Gershwin’s Porgy and Bess is now well-established as an opera as much as a musical (hybrid or otherwise), not least through Wilson’s advocacy at English National Opera’s staging three seasons ago, but there is still a place for the ‘Symphonic Picture’ as posthumously realized by Robert Russell Bennett. The pre-eminent arranger and orchestrator from Broadway’s ‘golden age’, Bennett may have regarded Gershwin’s masterpiece as essentially a sequence of classy showtunes, but the finesse with which these were fashioned into a cumulative overview of the drama cannot be gainsaid. Wilson drew sumptuous playing from the CBSO in an arrangement by no means dismissive of Gershwin’s orchestration. Perhaps another time he could schedule the far more arresting Catfish Row suite, but so fine a reading of the Bennett was no hardship.

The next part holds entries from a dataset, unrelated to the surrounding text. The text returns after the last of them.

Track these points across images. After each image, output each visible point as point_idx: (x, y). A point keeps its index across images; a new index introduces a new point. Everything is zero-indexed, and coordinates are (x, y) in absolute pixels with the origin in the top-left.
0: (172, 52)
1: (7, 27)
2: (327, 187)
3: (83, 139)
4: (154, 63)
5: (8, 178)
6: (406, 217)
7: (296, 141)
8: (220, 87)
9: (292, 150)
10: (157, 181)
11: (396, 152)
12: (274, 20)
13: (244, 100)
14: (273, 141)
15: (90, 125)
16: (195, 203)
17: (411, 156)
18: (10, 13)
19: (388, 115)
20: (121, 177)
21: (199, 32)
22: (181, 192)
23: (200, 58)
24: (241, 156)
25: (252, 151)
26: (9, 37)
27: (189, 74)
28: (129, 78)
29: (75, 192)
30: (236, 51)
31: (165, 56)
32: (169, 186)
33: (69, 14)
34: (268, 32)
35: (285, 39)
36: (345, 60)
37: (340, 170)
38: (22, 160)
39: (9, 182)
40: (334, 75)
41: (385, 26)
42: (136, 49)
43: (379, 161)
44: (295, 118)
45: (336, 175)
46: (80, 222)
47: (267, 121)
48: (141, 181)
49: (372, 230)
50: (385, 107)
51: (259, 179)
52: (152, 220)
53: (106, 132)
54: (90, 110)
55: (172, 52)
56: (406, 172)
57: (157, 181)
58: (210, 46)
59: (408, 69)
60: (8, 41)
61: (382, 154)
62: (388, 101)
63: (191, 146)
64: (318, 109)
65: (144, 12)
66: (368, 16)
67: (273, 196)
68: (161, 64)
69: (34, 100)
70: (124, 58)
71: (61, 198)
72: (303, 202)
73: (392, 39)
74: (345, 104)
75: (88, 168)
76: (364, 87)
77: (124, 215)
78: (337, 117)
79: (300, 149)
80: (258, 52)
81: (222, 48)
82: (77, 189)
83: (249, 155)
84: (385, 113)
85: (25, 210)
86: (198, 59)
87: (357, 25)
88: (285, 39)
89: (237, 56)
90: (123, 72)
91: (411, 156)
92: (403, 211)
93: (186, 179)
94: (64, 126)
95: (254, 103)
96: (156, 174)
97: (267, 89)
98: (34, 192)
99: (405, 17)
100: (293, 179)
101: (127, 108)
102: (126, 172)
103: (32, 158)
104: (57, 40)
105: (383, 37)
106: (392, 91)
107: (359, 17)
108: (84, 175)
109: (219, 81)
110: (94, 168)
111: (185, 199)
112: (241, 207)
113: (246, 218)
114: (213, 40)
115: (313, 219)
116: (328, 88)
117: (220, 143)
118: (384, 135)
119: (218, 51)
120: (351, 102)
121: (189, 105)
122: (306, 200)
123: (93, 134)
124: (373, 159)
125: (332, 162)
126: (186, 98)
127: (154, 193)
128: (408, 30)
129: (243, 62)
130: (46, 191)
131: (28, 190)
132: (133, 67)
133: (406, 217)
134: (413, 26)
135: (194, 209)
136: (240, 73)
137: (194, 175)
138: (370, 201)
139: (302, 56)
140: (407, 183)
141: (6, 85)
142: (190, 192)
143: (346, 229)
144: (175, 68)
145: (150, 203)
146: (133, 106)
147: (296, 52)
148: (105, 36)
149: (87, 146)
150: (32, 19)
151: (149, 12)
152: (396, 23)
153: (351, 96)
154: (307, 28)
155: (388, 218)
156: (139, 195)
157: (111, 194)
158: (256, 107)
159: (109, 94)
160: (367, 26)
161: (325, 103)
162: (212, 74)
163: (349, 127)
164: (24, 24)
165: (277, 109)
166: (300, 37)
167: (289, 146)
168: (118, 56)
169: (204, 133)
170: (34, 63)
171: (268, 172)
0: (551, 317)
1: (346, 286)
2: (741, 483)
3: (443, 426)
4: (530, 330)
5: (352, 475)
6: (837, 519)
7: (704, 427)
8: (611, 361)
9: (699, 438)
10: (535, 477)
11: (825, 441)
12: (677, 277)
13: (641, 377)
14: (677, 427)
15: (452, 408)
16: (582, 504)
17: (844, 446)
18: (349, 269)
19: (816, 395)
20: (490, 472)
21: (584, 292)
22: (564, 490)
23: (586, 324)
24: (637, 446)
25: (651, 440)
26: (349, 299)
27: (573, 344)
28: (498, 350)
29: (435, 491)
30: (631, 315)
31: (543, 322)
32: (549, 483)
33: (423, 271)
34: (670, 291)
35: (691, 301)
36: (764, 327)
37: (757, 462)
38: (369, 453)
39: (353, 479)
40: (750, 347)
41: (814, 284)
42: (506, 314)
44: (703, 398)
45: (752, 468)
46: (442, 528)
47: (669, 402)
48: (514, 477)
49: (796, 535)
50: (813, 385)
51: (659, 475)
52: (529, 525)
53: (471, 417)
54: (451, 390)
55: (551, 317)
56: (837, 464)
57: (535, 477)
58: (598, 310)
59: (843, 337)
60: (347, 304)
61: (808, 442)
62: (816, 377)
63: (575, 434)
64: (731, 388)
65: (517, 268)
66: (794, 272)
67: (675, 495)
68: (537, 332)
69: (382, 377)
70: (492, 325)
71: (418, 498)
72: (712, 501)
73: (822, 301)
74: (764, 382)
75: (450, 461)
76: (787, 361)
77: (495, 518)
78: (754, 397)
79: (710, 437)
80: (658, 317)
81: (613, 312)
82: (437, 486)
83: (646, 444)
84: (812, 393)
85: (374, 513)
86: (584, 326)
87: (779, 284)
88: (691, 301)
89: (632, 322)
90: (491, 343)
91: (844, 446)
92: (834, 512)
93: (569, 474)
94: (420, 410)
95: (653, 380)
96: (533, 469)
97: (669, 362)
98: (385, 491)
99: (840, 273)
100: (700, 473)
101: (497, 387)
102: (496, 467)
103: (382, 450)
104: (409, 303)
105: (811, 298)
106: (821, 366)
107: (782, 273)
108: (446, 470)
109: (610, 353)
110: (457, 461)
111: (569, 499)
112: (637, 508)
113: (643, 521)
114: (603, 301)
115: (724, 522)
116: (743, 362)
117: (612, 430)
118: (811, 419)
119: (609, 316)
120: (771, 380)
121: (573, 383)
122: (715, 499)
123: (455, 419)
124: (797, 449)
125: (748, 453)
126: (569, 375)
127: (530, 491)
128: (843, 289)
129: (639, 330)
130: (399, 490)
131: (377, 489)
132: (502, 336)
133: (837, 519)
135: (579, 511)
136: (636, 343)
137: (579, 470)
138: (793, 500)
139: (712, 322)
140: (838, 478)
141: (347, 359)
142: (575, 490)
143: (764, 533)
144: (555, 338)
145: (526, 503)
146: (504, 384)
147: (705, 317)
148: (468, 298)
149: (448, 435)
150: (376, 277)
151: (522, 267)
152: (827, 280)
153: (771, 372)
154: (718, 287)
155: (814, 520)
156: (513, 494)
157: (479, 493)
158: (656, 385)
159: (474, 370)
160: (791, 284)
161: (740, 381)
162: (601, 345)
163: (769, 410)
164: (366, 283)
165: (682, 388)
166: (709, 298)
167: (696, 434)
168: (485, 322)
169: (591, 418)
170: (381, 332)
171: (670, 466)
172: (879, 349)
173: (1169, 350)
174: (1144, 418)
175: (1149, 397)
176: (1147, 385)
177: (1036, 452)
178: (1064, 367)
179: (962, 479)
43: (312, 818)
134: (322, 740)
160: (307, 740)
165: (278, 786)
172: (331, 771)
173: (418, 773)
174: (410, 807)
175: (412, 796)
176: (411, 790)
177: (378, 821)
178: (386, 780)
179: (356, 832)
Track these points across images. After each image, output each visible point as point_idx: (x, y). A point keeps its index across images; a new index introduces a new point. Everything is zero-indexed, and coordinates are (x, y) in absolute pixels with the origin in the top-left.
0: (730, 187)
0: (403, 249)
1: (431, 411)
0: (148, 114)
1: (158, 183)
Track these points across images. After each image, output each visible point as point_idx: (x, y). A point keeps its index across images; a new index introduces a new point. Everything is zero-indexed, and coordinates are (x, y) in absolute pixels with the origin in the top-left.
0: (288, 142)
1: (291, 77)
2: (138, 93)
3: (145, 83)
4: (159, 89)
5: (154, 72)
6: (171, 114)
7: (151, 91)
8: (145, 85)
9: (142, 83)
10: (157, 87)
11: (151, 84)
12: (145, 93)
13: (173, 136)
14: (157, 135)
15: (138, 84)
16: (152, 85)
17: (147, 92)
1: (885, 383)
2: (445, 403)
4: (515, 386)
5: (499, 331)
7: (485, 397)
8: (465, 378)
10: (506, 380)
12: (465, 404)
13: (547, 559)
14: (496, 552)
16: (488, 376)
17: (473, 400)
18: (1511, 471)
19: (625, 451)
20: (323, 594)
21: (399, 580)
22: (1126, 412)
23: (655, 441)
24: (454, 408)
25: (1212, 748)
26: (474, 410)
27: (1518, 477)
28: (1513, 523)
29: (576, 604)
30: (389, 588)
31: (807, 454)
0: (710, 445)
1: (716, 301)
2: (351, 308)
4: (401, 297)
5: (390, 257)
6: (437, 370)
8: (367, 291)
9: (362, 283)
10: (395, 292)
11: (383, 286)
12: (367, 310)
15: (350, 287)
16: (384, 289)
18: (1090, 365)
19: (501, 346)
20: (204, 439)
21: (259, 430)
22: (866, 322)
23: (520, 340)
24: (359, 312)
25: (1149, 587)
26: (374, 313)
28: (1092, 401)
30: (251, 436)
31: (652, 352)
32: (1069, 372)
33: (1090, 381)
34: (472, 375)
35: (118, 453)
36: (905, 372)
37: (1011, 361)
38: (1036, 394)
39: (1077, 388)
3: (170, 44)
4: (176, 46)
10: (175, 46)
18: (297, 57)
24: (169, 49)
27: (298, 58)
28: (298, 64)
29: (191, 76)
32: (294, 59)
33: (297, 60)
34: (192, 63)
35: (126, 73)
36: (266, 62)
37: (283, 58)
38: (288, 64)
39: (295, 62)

If Glazunov refused Gershwin’s request for tuition, he surely realized no amount of technique could compensate for – in the former’s case – limited or erratic inspiration. Not that his Violin Concerto is an unalloyed masterpiece, but its expressive elegance allied to a formal ingenuity have deservedly kept it in the repertoire and Ning Feng (above) audibly believed in every bar. Maybe the presentation of its main themes in the brief opening section was a little too matter-of-fact, but the central ‘slow movement’ then ensuing development and scherzo were rendered with the right deftness and incisiveness; nor did a relatively lengthy cadenza hang fire on the way to a ‘finale’ that ensured a scintillating close. A sympathetic accompanist, Wilson judged the orchestra’s contribution to a nicety, with some especially felicitous playing from woodwind.

It was Glazunov’s disastrous conducting that had sunk Rachmaninoff’s First Symphony but, four decades later, the Third Symphony finds the latter near the height of his creative powers – its pithy melodic content harnessed to an orchestral astringency that underlines the exiled composer’s confrontation with though not embracing of the musical present. Right from its haunting ‘motto’, through its contrasted themes (with exposition repeat) then a development that culminates in graphic anguish, Wilson had the measure of this masterly first movement.

What ensued was almost as fine, not least the seamlessness with which the slow movement’s scherzo emerged out of then back into the main Adagio – the playing off the acerbic against the bittersweet its own justification. If the finale felt a little too sectional in overall unfolding, there was no lack of characterization – not least the strings’ superb articulation in the central fugato as this headed towards the reprise, though a more continuous acceleration might have imbued the coda with even greater conclusiveness in what is a QED of unequivocal defiance.

Even so, this was a confident and, for the most part, insightful performance of a work whose true emotions are barely concealed beneath the enticing surface. The CBSO, which gave its all, will be back at Symphony Hall next Thursday in a major new work from Jonathan Dove.